BEGIN ENTRIES SUPPLIED

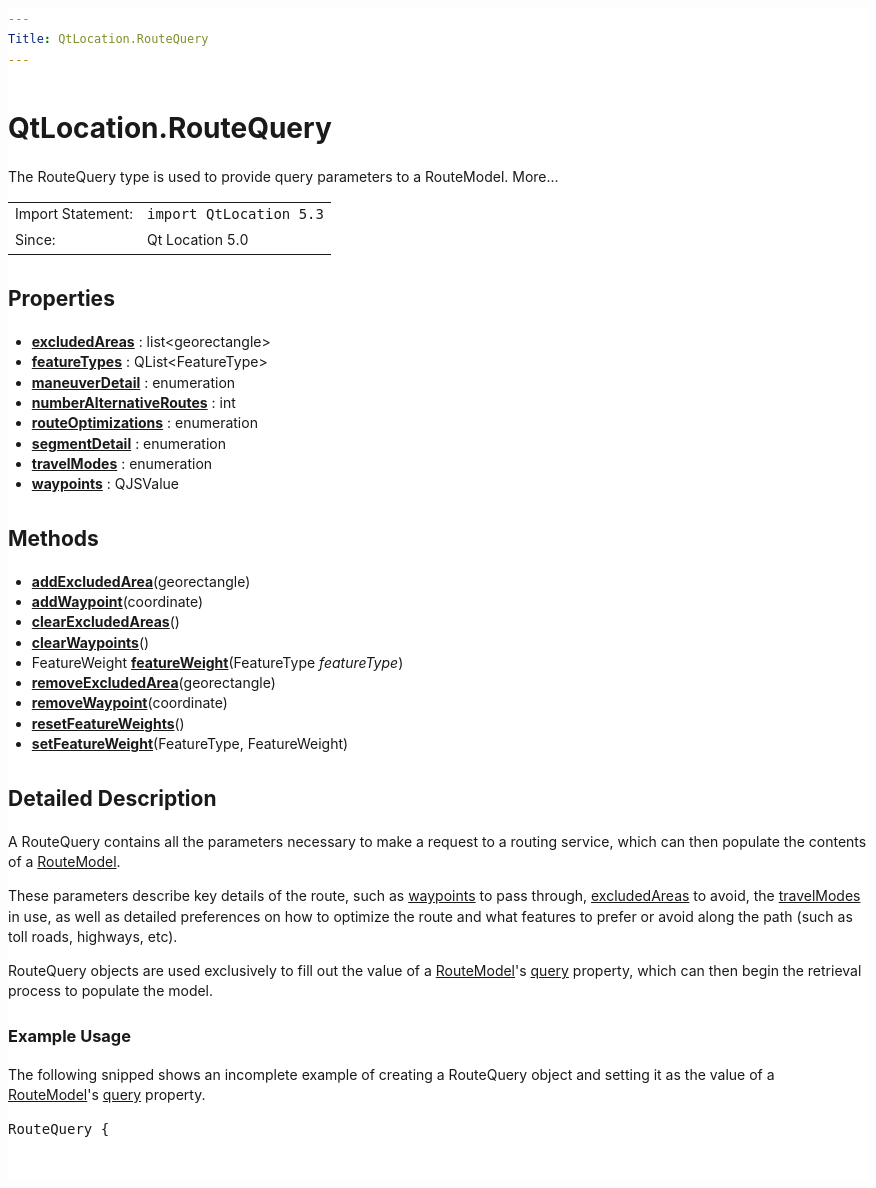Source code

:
 ```yaml
---
Title: QtLocation.RouteQuery
---
```


# QtLocation.RouteQuery

<span class="subtitle"></span>

<p>The RouteQuery type is used to provide query parameters to a RouteModel. More...</p>

<table class="alignedsummary">
<tr><td class="memItemLeft rightAlign topAlign"> Import Statement:</td><td class="memItemRight bottomAlign"> </b><tt>import QtLocation 5.3</tt></td></tr><tr><td class="memItemLeft rightAlign topAlign"> Since:</td><td class="memItemRight bottomAlign">  Qt Location 5.0</td></tr></table><ul>
</ul>
<h2>Properties</h2>
<ul>
<li class="fn"><b><b><a href="#excludedAreas-prop">excludedAreas</a></b></b> : list&lt;georectangle&gt;</li>
<li class="fn"><b><b><a href="#featureTypes-prop">featureTypes</a></b></b> : QList&lt;FeatureType&gt;</li>
<li class="fn"><b><b><a href="#maneuverDetail-prop">maneuverDetail</a></b></b> : enumeration</li>
<li class="fn"><b><b><a href="#numberAlternativeRoutes-prop">numberAlternativeRoutes</a></b></b> : int</li>
<li class="fn"><b><b><a href="#routeOptimizations-prop">routeOptimizations</a></b></b> : enumeration</li>
<li class="fn"><b><b><a href="#segmentDetail-prop">segmentDetail</a></b></b> : enumeration</li>
<li class="fn"><b><b><a href="#travelModes-prop">travelModes</a></b></b> : enumeration</li>
<li class="fn"><b><b><a href="#waypoints-prop">waypoints</a></b></b> : QJSValue</li>
</ul>
<h2>Methods</h2>
<ul>
<li class="fn"><b><b><a href="#addExcludedArea-method">addExcludedArea</a></b></b>(georectangle)</li>
<li class="fn"><b><b><a href="#addWaypoint-method">addWaypoint</a></b></b>(coordinate)</li>
<li class="fn"><b><b><a href="#clearExcludedAreas-method">clearExcludedAreas</a></b></b>()</li>
<li class="fn"><b><b><a href="#clearWaypoints-method">clearWaypoints</a></b></b>()</li>
<li class="fn">FeatureWeight <b><b><a href="#featureWeight-method">featureWeight</a></b></b>(FeatureType <i>featureType</i>)</li>
<li class="fn"><b><b><a href="#removeExcludedArea-method">removeExcludedArea</a></b></b>(georectangle)</li>
<li class="fn"><b><b><a href="#removeWaypoint-method">removeWaypoint</a></b></b>(coordinate)</li>
<li class="fn"><b><b><a href="#resetFeatureWeights-method">resetFeatureWeights</a></b></b>()</li>
<li class="fn"><b><b><a href="#setFeatureWeight-method">setFeatureWeight</a></b></b>(FeatureType, FeatureWeight)</li>
</ul>

<h2>Detailed Description</h2>
<p>A RouteQuery contains all the parameters necessary to make a request to a routing service, which can then populate the contents of a <a href="QtLocation.RouteModel.md">RouteModel</a>.</p>
<p>These parameters describe key details of the route, such as <a href="#waypoints-prop">waypoints</a> to pass through, <a href="#excludedAreas-prop">excludedAreas</a> to avoid, the <a href="#travelModes-prop">travelModes</a> in use, as well as detailed preferences on how to optimize the route and what features to prefer or avoid along the path (such as toll roads, highways, etc).</p>
<p>RouteQuery objects are used exclusively to fill out the value of a <a href="QtLocation.RouteModel.md">RouteModel</a>'s <a href="QtLocation.RouteModel.md#query-prop">query</a> property, which can then begin the retrieval process to populate the model.</p>
<h3>Example Usage</h3>
<p>The following snipped shows an incomplete example of creating a RouteQuery object and setting it as the value of a <a href="QtLocation.RouteModel.md">RouteModel</a>'s <a href="QtLocation.RouteModel.md#query-prop">query</a> property.</p>
<pre class="cpp">RouteQuery {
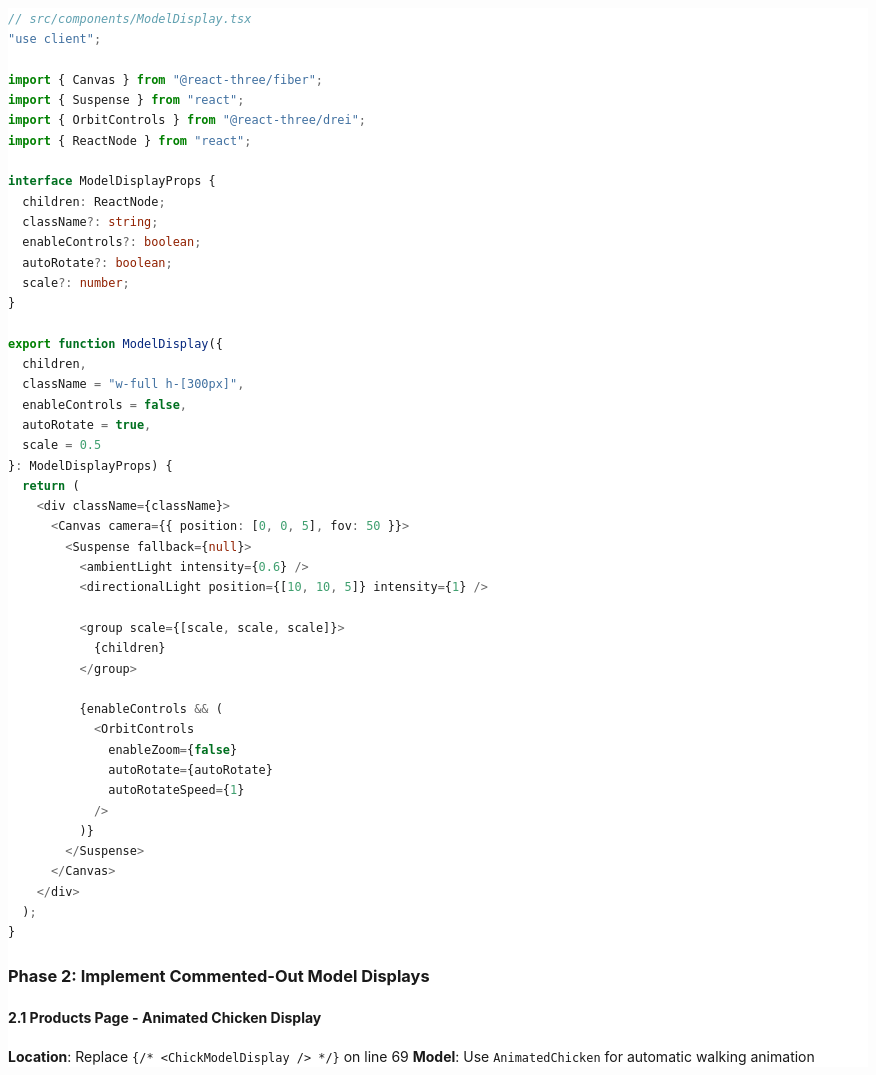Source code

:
 ```typescript
// src/components/ModelDisplay.tsx
"use client";

import { Canvas } from "@react-three/fiber";
import { Suspense } from "react";
import { OrbitControls } from "@react-three/drei";
import { ReactNode } from "react";

interface ModelDisplayProps {
  children: ReactNode;
  className?: string;
  enableControls?: boolean;
  autoRotate?: boolean;
  scale?: number;
}

export function ModelDisplay({
  children,
  className = "w-full h-[300px]",
  enableControls = false,
  autoRotate = true,
  scale = 0.5
}: ModelDisplayProps) {
  return (
    <div className={className}>
      <Canvas camera={{ position: [0, 0, 5], fov: 50 }}>
        <Suspense fallback={null}>
          <ambientLight intensity={0.6} />
          <directionalLight position={[10, 10, 5]} intensity={1} />

          <group scale={[scale, scale, scale]}>
            {children}
          </group>

          {enableControls && (
            <OrbitControls
              enableZoom={false}
              autoRotate={autoRotate}
              autoRotateSpeed={1}
            />
          )}
        </Suspense>
      </Canvas>
    </div>
  );
}
```

### Phase 2: Implement Commented-Out Model Displays

#### 2.1 Products Page - Animated Chicken Display
**Location**: Replace `{/* <ChickModelDisplay /> */}` on line 69
**Model**: Use `AnimatedChicken` for automatic walking animation
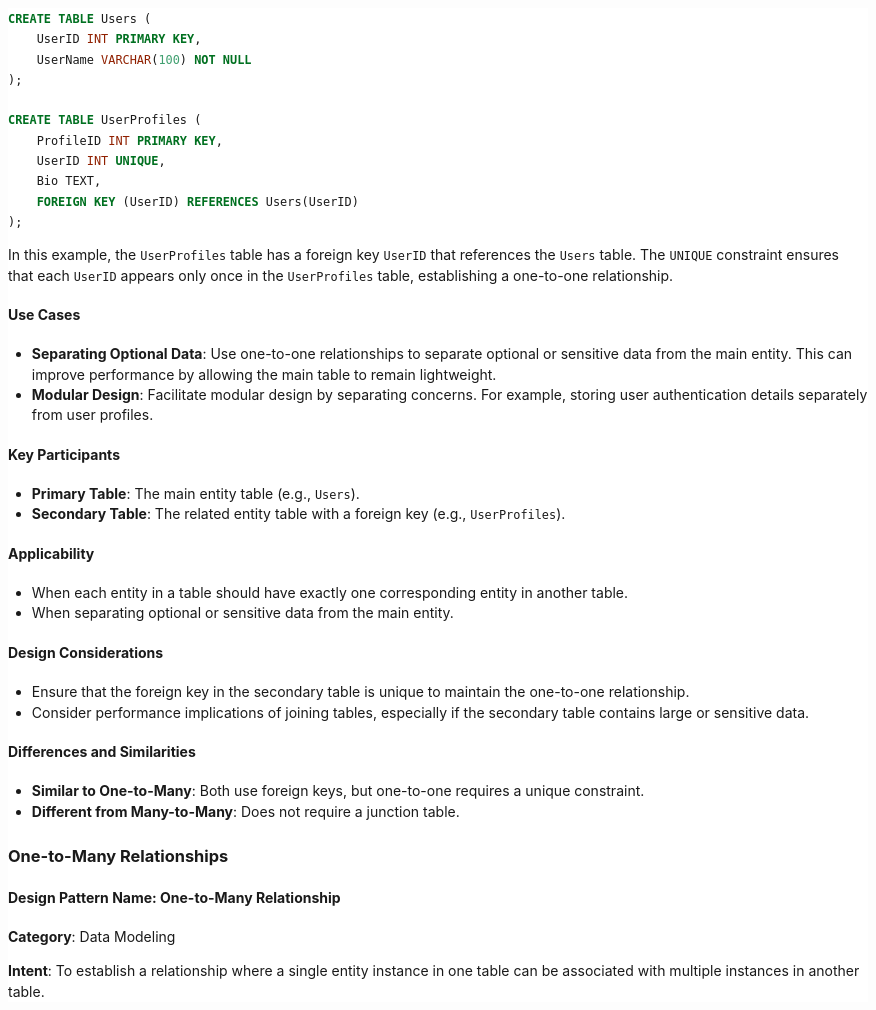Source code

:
 ```sql
CREATE TABLE Users (
    UserID INT PRIMARY KEY,
    UserName VARCHAR(100) NOT NULL
);

CREATE TABLE UserProfiles (
    ProfileID INT PRIMARY KEY,
    UserID INT UNIQUE,
    Bio TEXT,
    FOREIGN KEY (UserID) REFERENCES Users(UserID)
);
```

In this example, the `UserProfiles` table has a foreign key `UserID` that references the `Users` table. The `UNIQUE` constraint ensures that each `UserID` appears only once in the `UserProfiles` table, establishing a one-to-one relationship.

#### Use Cases

- **Separating Optional Data**: Use one-to-one relationships to separate optional or sensitive data from the main entity. This can improve performance by allowing the main table to remain lightweight.
- **Modular Design**: Facilitate modular design by separating concerns. For example, storing user authentication details separately from user profiles.

#### Key Participants

- **Primary Table**: The main entity table (e.g., `Users`).
- **Secondary Table**: The related entity table with a foreign key (e.g., `UserProfiles`).

#### Applicability

- When each entity in a table should have exactly one corresponding entity in another table.
- When separating optional or sensitive data from the main entity.

#### Design Considerations

- Ensure that the foreign key in the secondary table is unique to maintain the one-to-one relationship.
- Consider performance implications of joining tables, especially if the secondary table contains large or sensitive data.

#### Differences and Similarities

- **Similar to One-to-Many**: Both use foreign keys, but one-to-one requires a unique constraint.
- **Different from Many-to-Many**: Does not require a junction table.

### One-to-Many Relationships

#### Design Pattern Name: One-to-Many Relationship

**Category**: Data Modeling

**Intent**: To establish a relationship where a single entity instance in one table can be associated with multiple instances in another table.
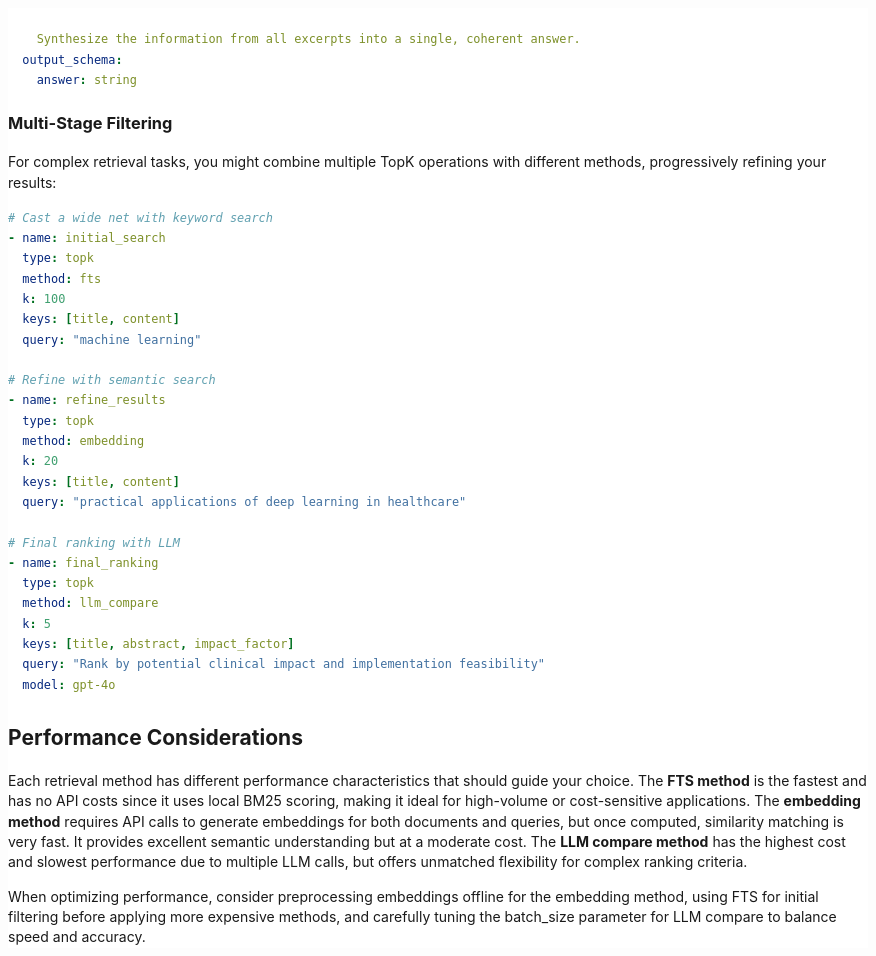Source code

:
 ```yaml
    
    Synthesize the information from all excerpts into a single, coherent answer.
  output_schema:
    answer: string
```

### Multi-Stage Filtering

For complex retrieval tasks, you might combine multiple TopK operations with different methods, progressively refining your results:

```yaml
# Cast a wide net with keyword search
- name: initial_search
  type: topk
  method: fts
  k: 100
  keys: [title, content]
  query: "machine learning"

# Refine with semantic search
- name: refine_results
  type: topk
  method: embedding
  k: 20
  keys: [title, content]
  query: "practical applications of deep learning in healthcare"

# Final ranking with LLM
- name: final_ranking
  type: topk
  method: llm_compare
  k: 5
  keys: [title, abstract, impact_factor]
  query: "Rank by potential clinical impact and implementation feasibility"
  model: gpt-4o
```

## Performance Considerations

Each retrieval method has different performance characteristics that should guide your choice. The **FTS method** is the fastest and has no API costs since it uses local BM25 scoring, making it ideal for high-volume or cost-sensitive applications. The **embedding method** requires API calls to generate embeddings for both documents and queries, but once computed, similarity matching is very fast. It provides excellent semantic understanding but at a moderate cost. The **LLM compare method** has the highest cost and slowest performance due to multiple LLM calls, but offers unmatched flexibility for complex ranking criteria.

When optimizing performance, consider preprocessing embeddings offline for the embedding method, using FTS for initial filtering before applying more expensive methods, and carefully tuning the batch_size parameter for LLM compare to balance speed and accuracy.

END ENTRIES SUPPLIED

### ABOUT THIS TASK
In the records above, find every line containing the word "optional" and show it.

### EXPECTED ANSWER
- **Separating Optional Data**: Use one-to-one relationships to separate optional or sensitive data from the main entity. This can improve performance by allowing the main table to remain lightweight.
- When separating optional or sensitive data from the main entity.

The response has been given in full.